Source records: Begin

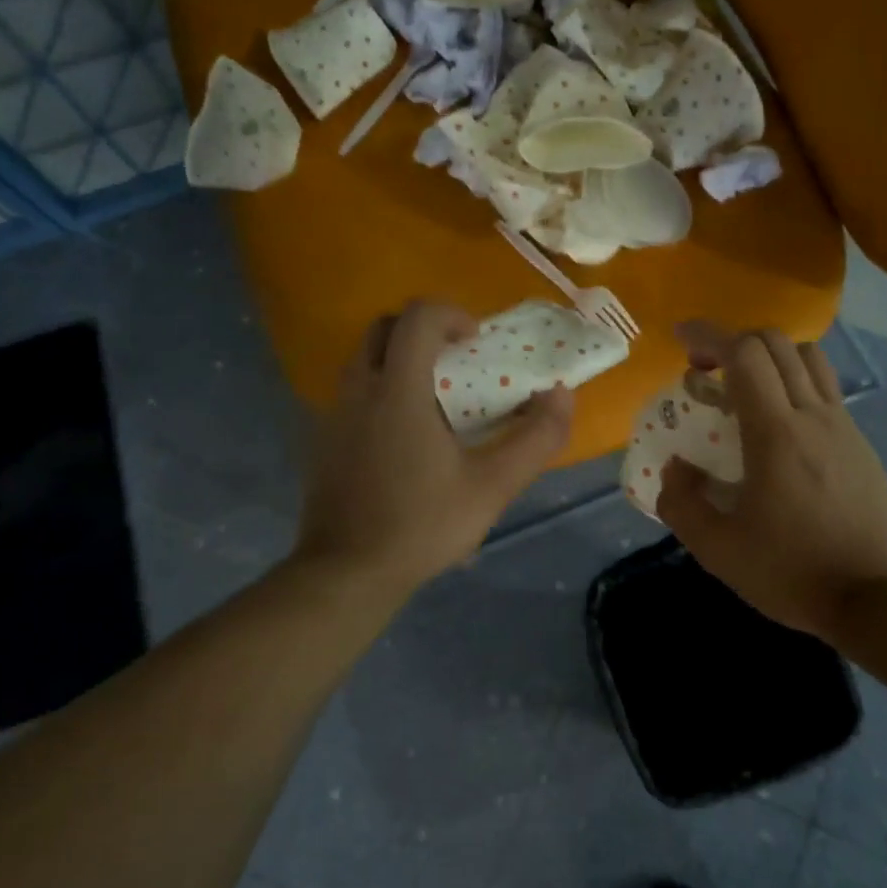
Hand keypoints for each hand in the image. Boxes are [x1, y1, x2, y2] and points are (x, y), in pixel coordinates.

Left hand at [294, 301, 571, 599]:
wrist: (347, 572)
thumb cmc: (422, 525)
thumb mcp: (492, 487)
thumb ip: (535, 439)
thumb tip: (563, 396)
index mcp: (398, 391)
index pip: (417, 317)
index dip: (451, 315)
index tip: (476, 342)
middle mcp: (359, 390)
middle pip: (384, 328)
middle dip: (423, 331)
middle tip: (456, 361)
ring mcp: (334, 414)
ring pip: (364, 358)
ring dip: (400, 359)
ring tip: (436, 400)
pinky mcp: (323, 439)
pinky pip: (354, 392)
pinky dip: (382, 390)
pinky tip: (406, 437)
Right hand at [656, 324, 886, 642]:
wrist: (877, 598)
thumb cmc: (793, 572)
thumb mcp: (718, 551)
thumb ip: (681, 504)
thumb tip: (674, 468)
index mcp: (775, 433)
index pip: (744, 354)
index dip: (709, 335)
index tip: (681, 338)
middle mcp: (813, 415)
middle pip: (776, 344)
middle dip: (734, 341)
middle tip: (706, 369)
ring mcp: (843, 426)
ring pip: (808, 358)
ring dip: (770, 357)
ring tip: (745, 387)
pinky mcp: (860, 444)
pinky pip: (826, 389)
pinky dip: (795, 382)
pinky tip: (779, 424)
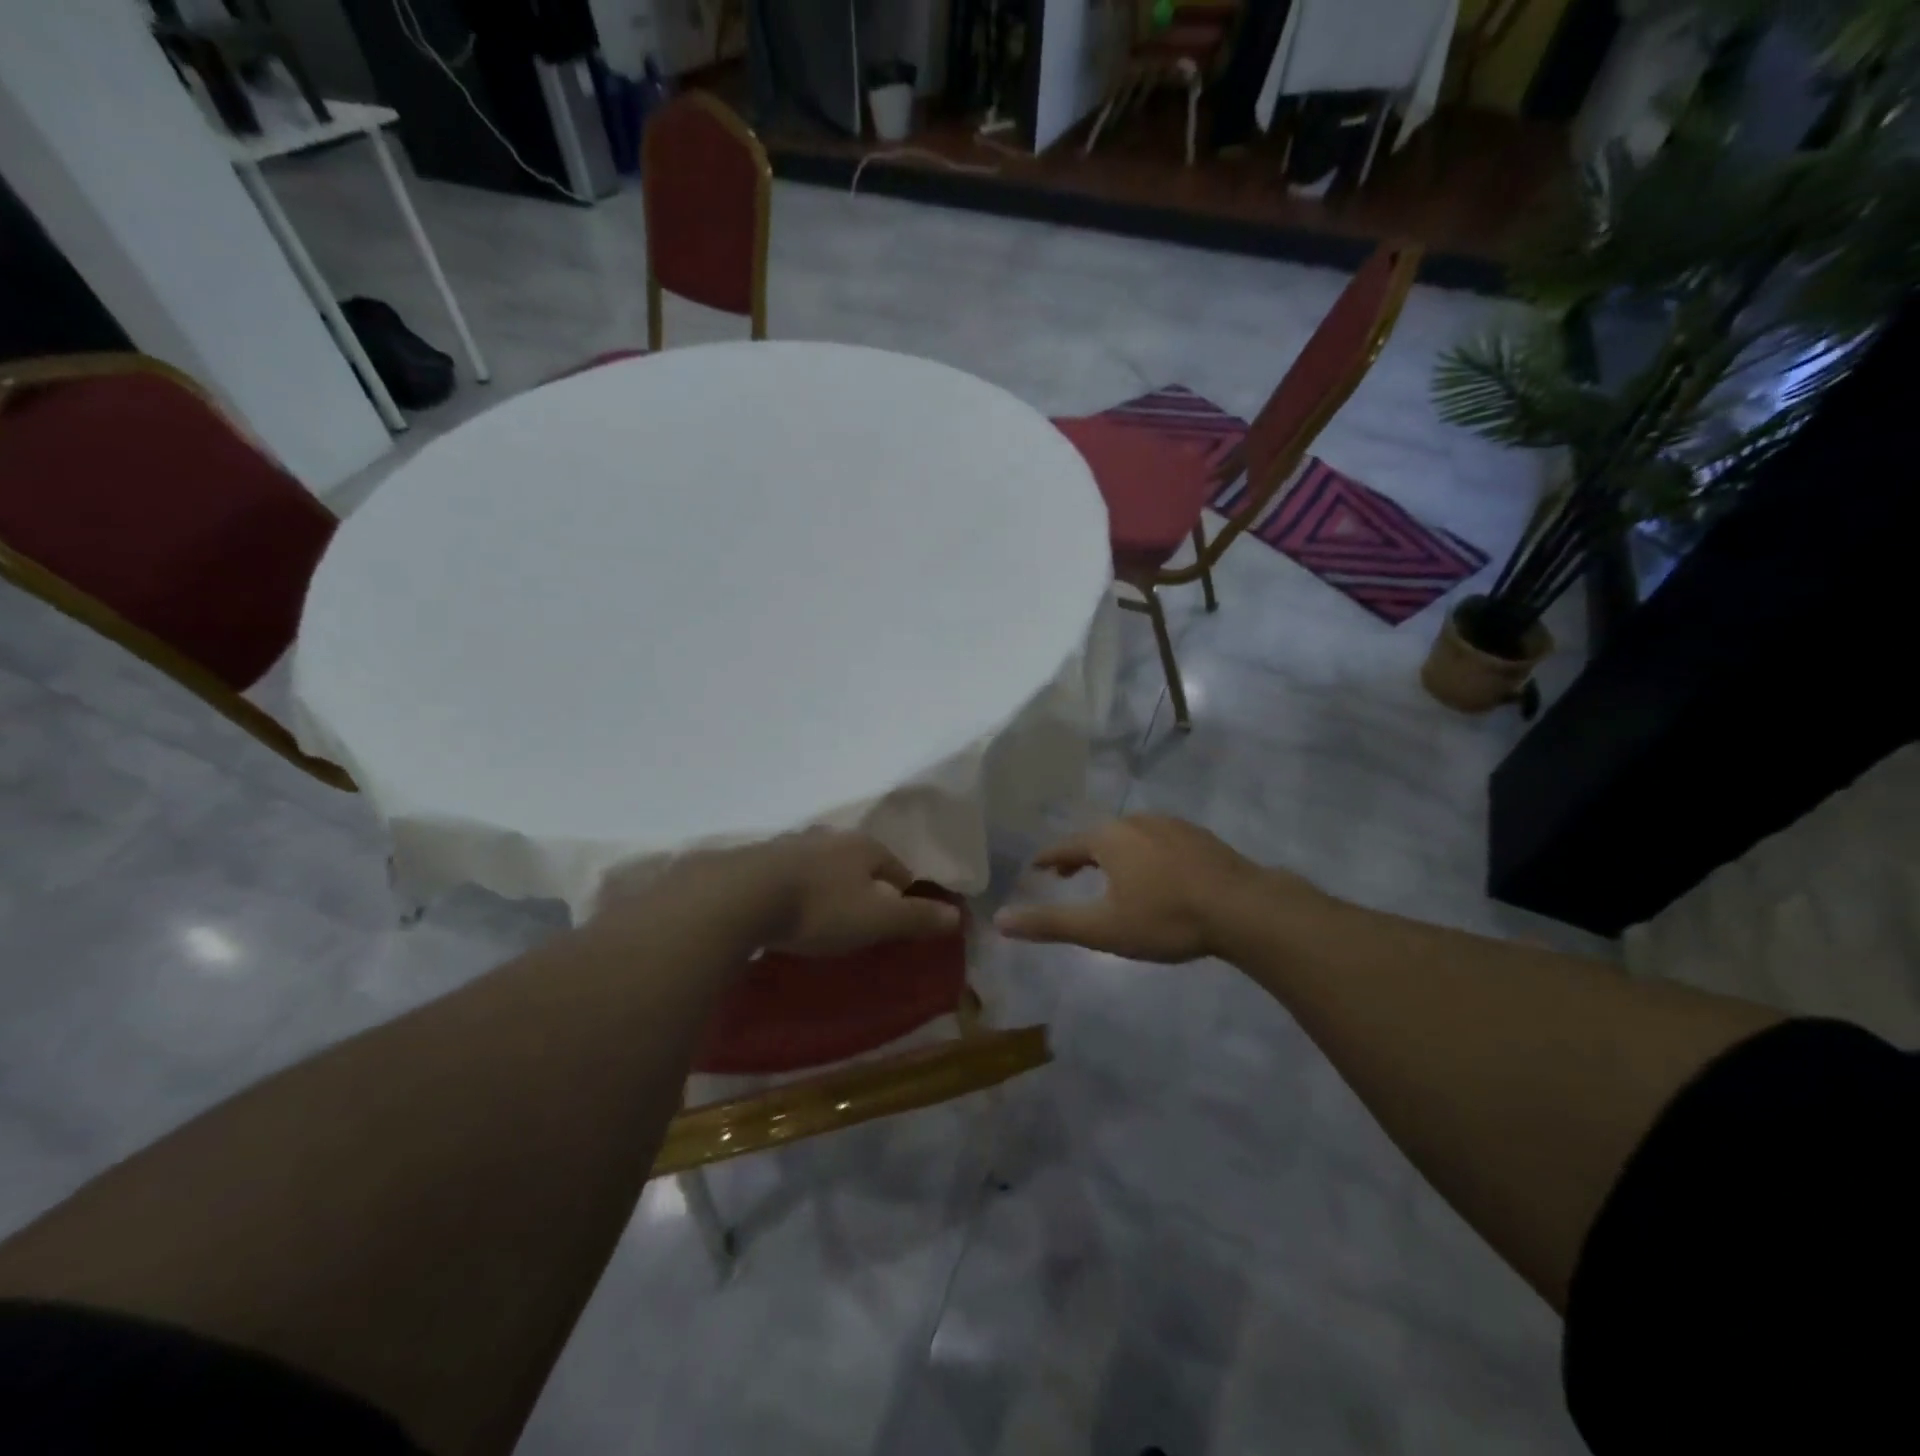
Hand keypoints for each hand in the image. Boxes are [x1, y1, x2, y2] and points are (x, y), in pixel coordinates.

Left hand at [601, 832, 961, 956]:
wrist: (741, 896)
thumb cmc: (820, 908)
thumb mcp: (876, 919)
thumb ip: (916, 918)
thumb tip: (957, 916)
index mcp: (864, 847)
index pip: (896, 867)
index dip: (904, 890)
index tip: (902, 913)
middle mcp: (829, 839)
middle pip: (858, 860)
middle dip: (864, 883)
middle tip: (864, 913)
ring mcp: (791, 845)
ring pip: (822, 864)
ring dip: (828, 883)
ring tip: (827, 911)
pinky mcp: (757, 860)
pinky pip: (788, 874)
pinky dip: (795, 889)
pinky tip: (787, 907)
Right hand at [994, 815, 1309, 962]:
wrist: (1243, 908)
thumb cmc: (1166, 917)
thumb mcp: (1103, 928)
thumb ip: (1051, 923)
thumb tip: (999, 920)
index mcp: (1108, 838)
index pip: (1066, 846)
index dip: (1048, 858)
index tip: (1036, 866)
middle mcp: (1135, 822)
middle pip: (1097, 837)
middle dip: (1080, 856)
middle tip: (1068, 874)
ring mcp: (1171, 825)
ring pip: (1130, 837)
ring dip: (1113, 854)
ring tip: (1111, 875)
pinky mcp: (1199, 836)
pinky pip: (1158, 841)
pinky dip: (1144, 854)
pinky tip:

Source records: End

◆ Required action
Exactly the lines from the top of the entries through the line with "middle pip: (384, 328)", inclusive, must be given again, with every picture omitted.

◆ Exercise result
Hand keypoints for each hand in the image. Boxes are [x1, y1, x2, y2] and points are (x, y), in pixel coordinates.

Left hand at [294, 301, 571, 599]:
wrist: (347, 572)
thumb cmc: (422, 525)
thumb mcp: (492, 487)
thumb ip: (535, 439)
thumb tip: (563, 396)
index mcp: (398, 391)
index pip: (417, 317)
index dip: (451, 315)
index tip: (476, 342)
middle mcp: (359, 390)
middle pip: (384, 328)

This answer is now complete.